Did an Asteroid Just Disintegrate Before Our Very Eyes? Yorp.
Did an Asteroid Just Disintegrate Before Our Very Eyes? Yorp.
If you think asteroids are just dead, uninteresting lumps of rocks, you’re very, very wrong. Besides being hugely diverse, capable of wiping out life on Earth, capable of bringing the constituents of life to Earth, and also providing nifty hiding places for the rebel alliance, they also have the disturbing ability to sometimes, well, fly apart. Slowly.
The proof comes in the form of P/2013 R3,
discovered in September 2013. When it was first seen by the Catalina
Sky Survey and Pan-STARRS (which sweep the sky looking for moving
objects) and then again by the huge Keck telescope in Hawaii, it
appeared to be three co-moving objects surround by a cloud of material.
Follow-up observations using the even-sharper eye of Hubble showed this to be more than just a trinary asteroid. It was a swarm of objects, slowly moving apart!
The images show the collection of rocks over time, and you can see
them change position. Some of that is due to real motion, and some due
to the changing perspective in which we see them as both the Earth and
the swarm orbit the Sun. At least 10 objects are seen, the biggest of
which are about 200 meters across. All of them have tails that look
suspiciously like comets … but clearly aren’t.
We know this because the object(s) orbit the Sun in the main asteroid
belt between Mars and Jupiter. Comets don’t usually have orbits like
that. Also, a comet on that orbit would have long since lost all its
volatile material (stuff like ice that can be vaporized by sunlight and
expand away as a gas). The event we’re seeing here can’t have started
too long ago, and we’ve caught it while it’s still happening.
The first thing you might think of is an impact by another asteroid.
We’ve seen that before. But in this case the debris isn’t flying apart
quickly enough; they’re moving at a glacial 1.5 kilometers per
hour—slower than walking speed! An impact strong enough to disrupt an
asteroid should have much faster-moving shrapnel than that. Also,
tracing the motions back, the pieces didn’t all fly off at the same
time, so it wasn’t a single, catastrophic event that started them on
their way.
More likely, what we’re seeing here is the final stages of the YORP effect.
This is an incredible slow and gentle process where sunlight heats up
one side of a rotating, lumpy object. The object re-radiates that heat
away as infrared light, which has a teeny tiny amount of momentum.
Although this is a quantum effect, and very small, over time this can
act to speed up the rotation of the rock and get it spinning at a
substantial clip. We’ve actually seen the effects of this before, on an
asteroid called P/2010 A2 (LINEAR) and another recently observed one called P/2013 P5, which sprouted six different comet-like tails! (Note the designation P for all these objects; that stands for “periodic comet,”
because the naming convention dictates that anything that sends out
material like this has cometary properties; I think this makes sense up
to a point but is confusing in the long run. But then, comets and asteroids are very similar, so it’s the nature of nature to blur the lines between categories.)

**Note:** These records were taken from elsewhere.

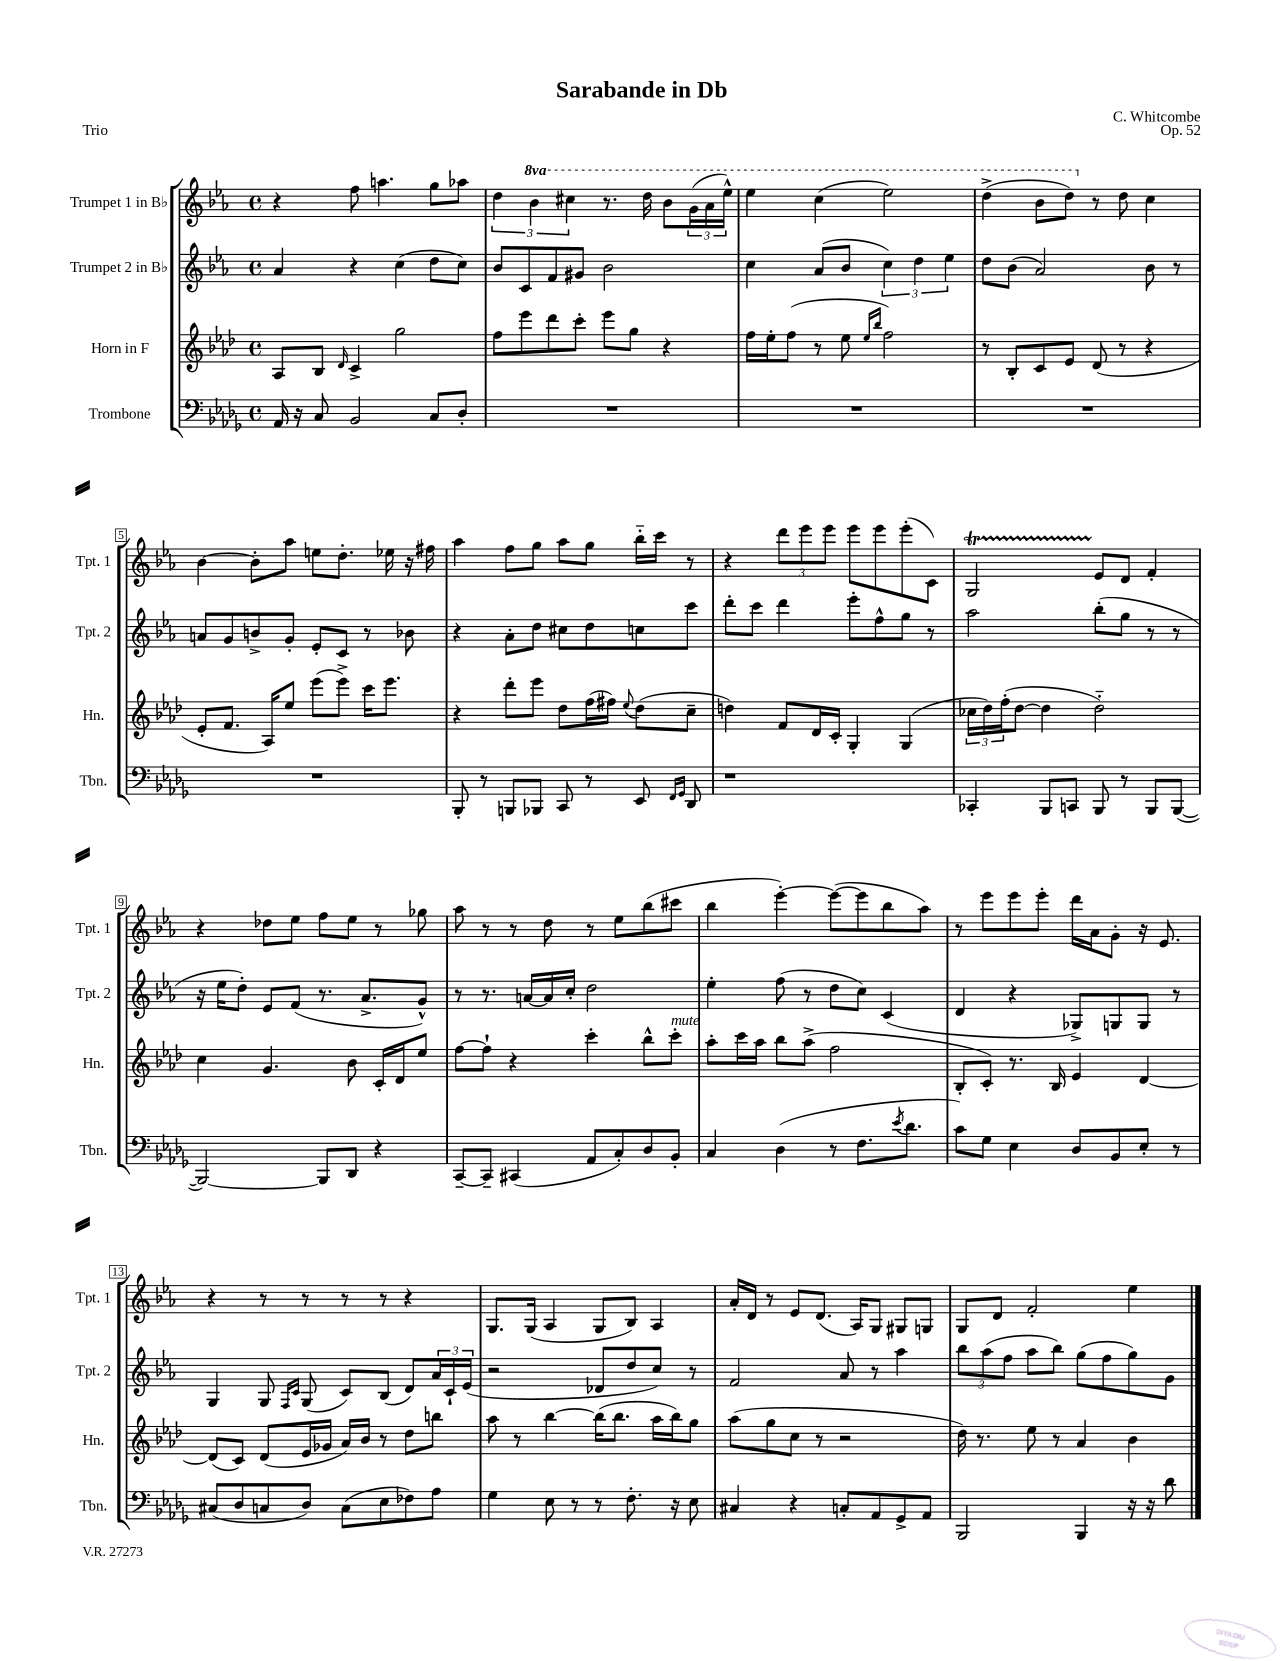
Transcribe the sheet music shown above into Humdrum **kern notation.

**kern	**kern	**kern	**kern
*part4	*part3	*part2	*part1
*staff4	*staff3	*staff2	*staff1
*I"Trombone	*I"Horn in F	*I"Trumpet 2 in B♭	*I"Trumpet 1 in B♭
*I'Tbn.	*I'Hn.	*I'Tpt. 2	*I'Tpt. 1
*clefF4	*clefG2	*clefG2	*clefG2
*k[b-e-a-d-g-]	*k[b-e-a-d-]	*k[b-e-a-]	*k[b-e-a-]
*M4/4	*M4/4	*M4/4	*M4/4
*met(c)	*met(c)	*met(c)	*met(c)
=1	=1	=1	=1
16AA-/	8A-/L	4a-/	4r
16r	.	.	.
8C/	8B-/J	.	.
.	16qqd-/	.	.
2BB-/	4c^/	4r	8ff\
.	.	.	4.aan\
.	2gg\	(4cc\	.
8C/L	.	8dd\L	8gg\L
8D-'/J	.	8cc\J)	8aa-X\J
=2	=2	=2	=2
1r	8ff\L	8b-/L	6dd\
.	8eee-\	8c/	.
*	*	*	*8va
.	.	.	6bb-\
.	8ddd-\	8f/	.
.	.	.	6ccc#X\
.	8ccc'\J	8g#X/J	.
.	8eee-\L	2b-\	8.r
.	8gg\J	.	.
.	.	.	16ddd\
.	4r	.	8bb-\L
.	.	.	(24gg\L
.	.	.	24aa-\
.	.	.	24eee-^^\JJ)
=3	=3	=3	=3
1r	16ff\LL	4cc\	4eee-\
.	16ee-'\J	.	.
.	(8ff\J	.	.
.	8r	(8a-/L	(4ccc\
.	8ee-\	8b-/J	.
.	16qqee-/LL	.	.
.	16qqbb-/JJ	.	.
.	2ff\)	6cc\)	2eee-\)
.	.	6dd\	.
.	.	6ee-\	.
=4	=4	=4	=4
1r	8r	8dd\L	(4ddd^\
.	8B-'/L	(8b-\J	.
.	8c/	2a-/)	8bb-\L
.	8e-/J	.	8ddd\J)
*	*	*	*X8va
.	(8d-/	.	8r
.	8r	.	8dd\
.	4r	8b-\	4cc\
.	.	8r	.
!!LO:LB:g=z
=5	=5	=5	=5
1r	8e-'/L	8an/L	[4b-\
.	8.f/J	8g/	.
.	.	8bn^/	8b-'\L]
.	16A-/KL)	.	.
.	8ee-/J	8g'/J	8aa-\J
.	(8eee-\L	8e-'/L	8een\L
.	8eee-^\J)	8c/J	8.dd'\J
.	16ccc\KL	8r	.
.	8.eee-\J	.	16ee-X\
.	.	8b-X\	16r
.	.	.	16ff#X\
=6	=6	=6	=6
8BBB-'/	4r	4r	4aa-\
8r	.	.	.
8BBBn/L	8ddd-'\L	8a-'\L	8ff\L
8BBB-X/J	8eee-\J	8dd\J	8gg\J
8CC/	8dd-\L	8cc#X\L	8aa-\L
8r	(16ff\L	8dd\	8gg\J
.	16ff#X\JJ)	.	.
.	8qqee-/	.	.
8EE-/	(8dd-\L	8ccn\	16bb-\LL
.	.	.	16ccc\JJ
16qqFF/LL	.	.	.
16qqGG-/JJ	.	.	.
8DD-/	8cc~\J	8ccc\J	8r
=7	=7	=7	=7
1r	4ddn\)	8ddd'\L	4r
.	.	8ccc\J	.
.	8f/L	4ddd\	12ddd\L
.	.	.	12eee-\
.	16d-/L	.	.
.	.	.	12eee-\J
.	16c'/JJ	.	.
.	4G'/	8eee-'\L	8eee-\L
.	.	8ff^^\	8eee-\
.	(4G/	8gg\J	(8eee-'\
.	.	8r	8c\J)
=8	=8	=8	=8
4CC-X'/	24cc-X\LL	2aa-\	2Gt/
.	24dd-\)	.	.
.	(24ff'\J	.	.
.	[8dd-\J	.	.
8BBB-/L	4dd-\]	.	.
8CCn/J	.	.	.
8BBB-/	2dd-\)	(8bb-'\L	8e-/L
8r	.	8gg\J	8d/J
8BBB-/L	.	8r	4f'/
([8BBB-/J	.	8r	.
!!LO:LB:g=z
=9	=9	=9	=9
2BBB-/_)	4cc\	16r	4r
.	.	16ee-\KL	.
.	.	8dd'\J)	.
.	4.g/	8e-/L	8dd-X\L
.	.	(8f/J	8ee-\J
8BBB-/L]	.	8.r	8ff\L
8DD-/J	8b-\	.	8ee-\J
.	.	8.a-^/L	.
4r	16c'/LL	.	8r
.	16d-/J	.	.
.	8ee-/J	8g^^/J)	8gg-X\
=10	=10	=10	=10
[8CC~/L	[8ff\L	8r	8aa-\
8CC~/J]	8ff`\J]	8.r	8r
(4CC#X/	4r	.	8r
.	.	[16an/LL	.
.	.	16a/]	8dd\
.	.	16cc'/JJ	.
8AA-/L	4ccc'\	2dd\	8r
8C'/)	.	.	8ee-\L
8D-/	8bb-^^\L	.	(8bb-\
!	!LO:TX:a:i:t=mute	!	!
8BB-'/J	8ccc'\J	.	8ccc#X\J
=11	=11	=11	=11
4C/	8aa-'\L	4ee-'\	4bb-\
.	16ccc\L	.	.
.	16aa-\JJ	.	.
(4D-\	8bb-\L	(8ff\	[4eee-'\)
.	(8aa-^\J	8r	.
8r	2ff\	8dd\L	(8eee-\L_
8.F\L	.	8cc\J)	8eee-\]
.	.	(4c/	8bb-\
8qe-/	.	.	.
8.d-\J	.	.	.
.	.	.	8aa-\J)
=12	=12	=12	=12
8c\L)	8B-'/L	4d/	8r
8G-\J	8c'/J)	.	8eee-\L
4E-\	8.r	4r	8eee-\
.	.	.	8eee-'\J
.	16B-/	.	.
8D-/L	4e-/	8G-X^/L)	16ddd\LL
.	.	.	16a-\J
8BB-/	.	8Gn/	8g'\J
8E-'/J	[4d-/	8G/J	16r
.	.	.	8.e-/
8r	.	8r	.
!!LO:LB:g=z
=13	=13	=13	=13
(8C#X/L	(8d-/L]	4G/	4r
8D-/	8c/J)	.	.
8Cn/	(8d-/L	8G/	8r
.	.	16qqF/LL	.
.	.	16qqc/JJ	.
8D-/J)	16e-/L	(8G/	8r
.	16g-X/JJ	.	.
(8C\L	16a-/LL)	8c/L)	8r
.	16b-/JJ	.	.
8E-\	8r	(8B-/J	8r
8F-X\)	8dd-\L	8d/L)	4r
8A-\J	8bbn\J	24a-/L	.
.	.	24c`/	.
.	.	(24e-/JJ	.
=14	=14	=14	=14
4G-\	8aa-\	2r	8.G/L
.	8r	.	.
.	.	.	(16G/Jk
8E-\	[4bb-\	.	4A-/
8r	.	.	.
8r	(16bb-\KL]	8d-X/L	8G/L
.	8.bb-\J	.	.
8.F'\	.	8dd/	8B-/J)
.	16aa-\LL	8cc/J)	4A-/
16r	16bb-\J)	.	.
8E-\	8gg\J	8r	.
=15	=15	=15	=15
4C#X/	(8aa-\L	2f/	16a-'/LL
.	.	.	16d/JJ
.	8gg\	.	8r
4r	8cc\J	.	8e-/L
.	8r	.	(8.d/J
8Cn'/L	2r	8a-/	.
.	.	.	16A-/KL)
8AA-/	.	8r	8G/J
8GG-^/	.	4aa-\	8G#X/L
8AA-/J	.	.	8Gn/J
=16	=16	=16	=16
2BBB-/	16dd-\)	12bb-\L	8G/L
.	8.r	.	.
.	.	(12aa-\	.
.	.	.	8d/J
.	.	12ff\J	.
.	8ee-\	8aa-\L	2f'/
.	8r	8bb-\J)	.
4BBB-/	4a-/	(8gg\L	.
.	.	8ff\	.
16r	4b-\	8gg\)	4ee-\
16r	.	.	.
8d-\	.	8g\J	.
==	==	==	==
*-	*-	*-	*-
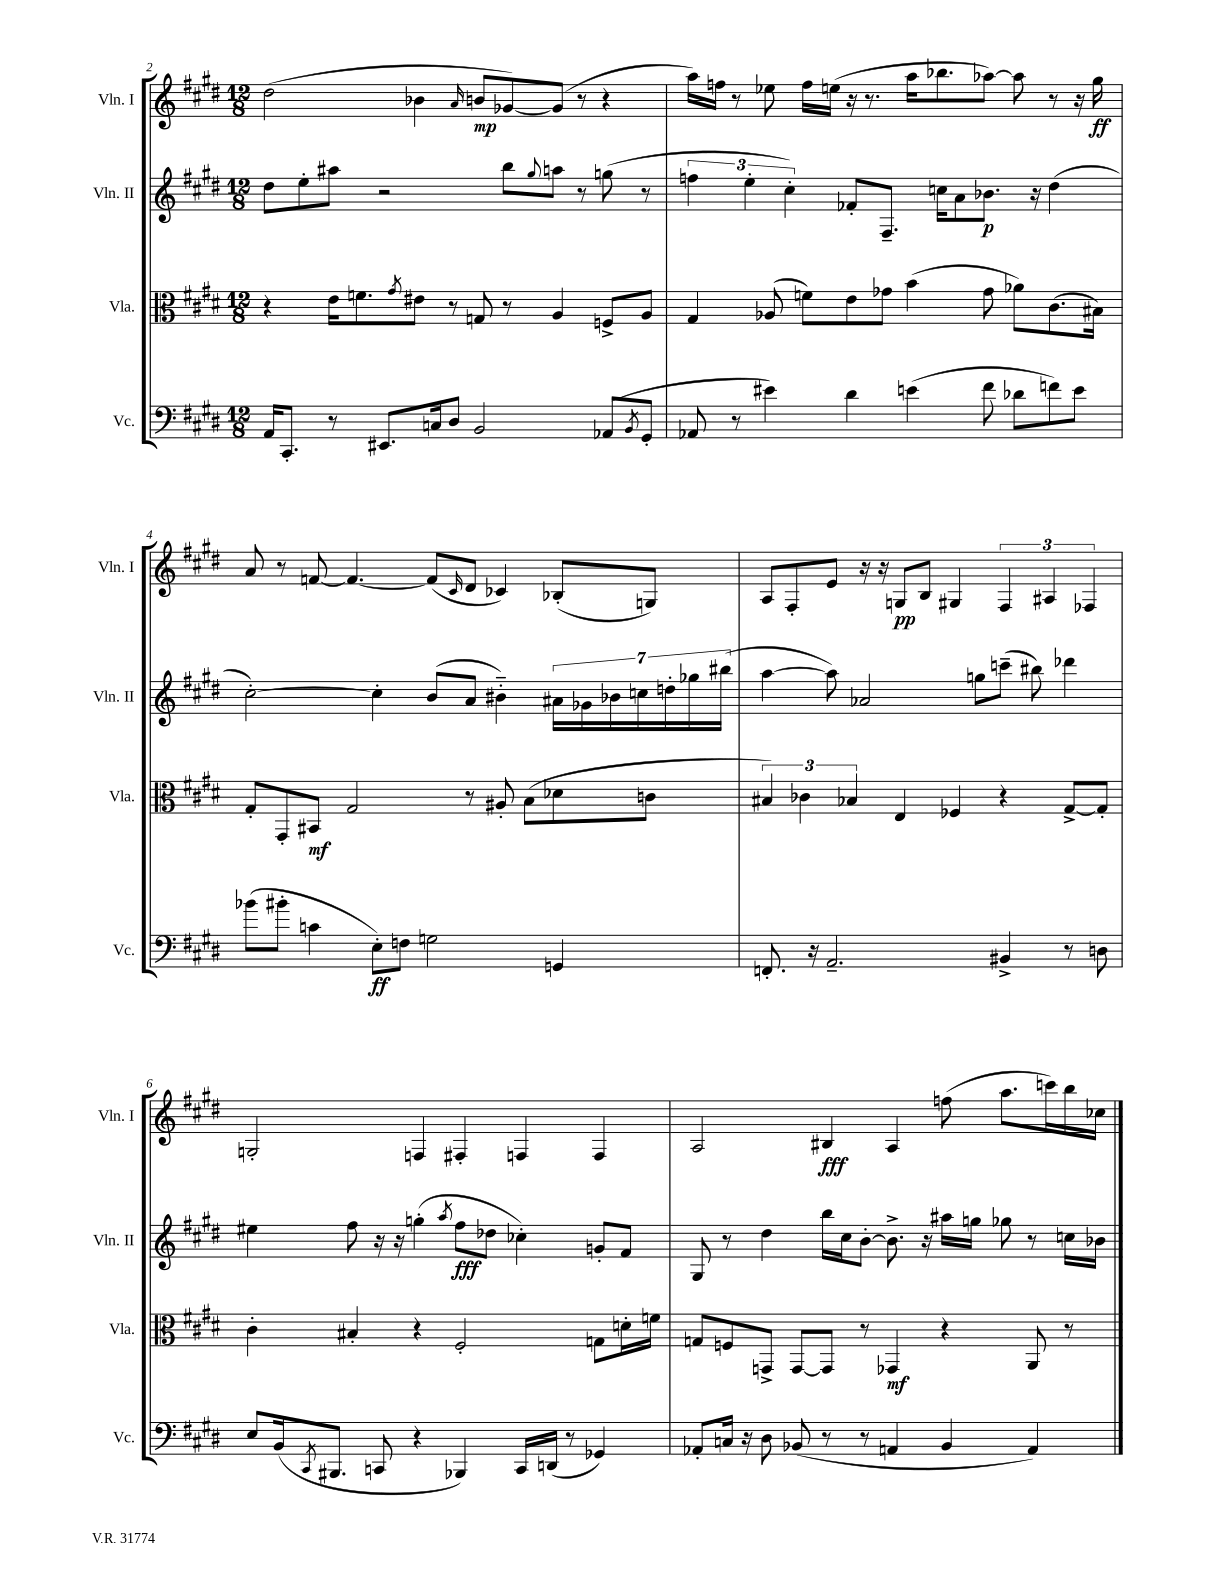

In those other cases, what probably happened is that loose material
on the surfaces of those objects got flung off when the parent body
started spinning so rapidly that the centrifugal force overcame that of gravity. In this case, though, the main body of the asteroid itself broke apart!
This means the parent body couldn’t have been a solid rock, or else
it would have been a lot sturdier. Instead, it was likely what
astronomers call a rubble pile.
Over time, a solid asteroid suffers myriads of minor collisions with
smaller asteroids. These may not be sufficient to destroy it, but they
may be enough to fragment it, creating deep cracks throughout. Instead
of a solid piece, the asteroid is more like a big bag of broken glass,
held together only by the cumulative gravity of all the pieces.
But at some point, the YORP effect spins it up enough that the meager
gravity of the small component rocks isn’t enough to keep it together.
The individual pieces eventually move apart. The expected velocity would
be low, since the YORP process is gradual, and when it finally
overcomes gravity the speed of the pieces won’t be terribly fast.
And that’s just what we’re seeing here, along with general detritus
and debris flying off as well (probably stuff that was between the other
pieces, inside the original asteroid). As far as I can tell, this is
the very first time we’ve seen the YORP effect totally disrupt an
asteroid, which is pretty dang cool. In a sense, it’s proof that some
asteroids really are just big rubble piles, as we expected.
Asteroids are amazing. If I had to do it all over again and start my
career over from scratch researching some other topic in astronomy, it
would either be these guys or exoplanets. But the beauty of my career
now is that I get to read all about everything. And then I also
get to pass it on to you, so you can see what I see: just how wonderful
and surprising and simply downright cool the Universe really is.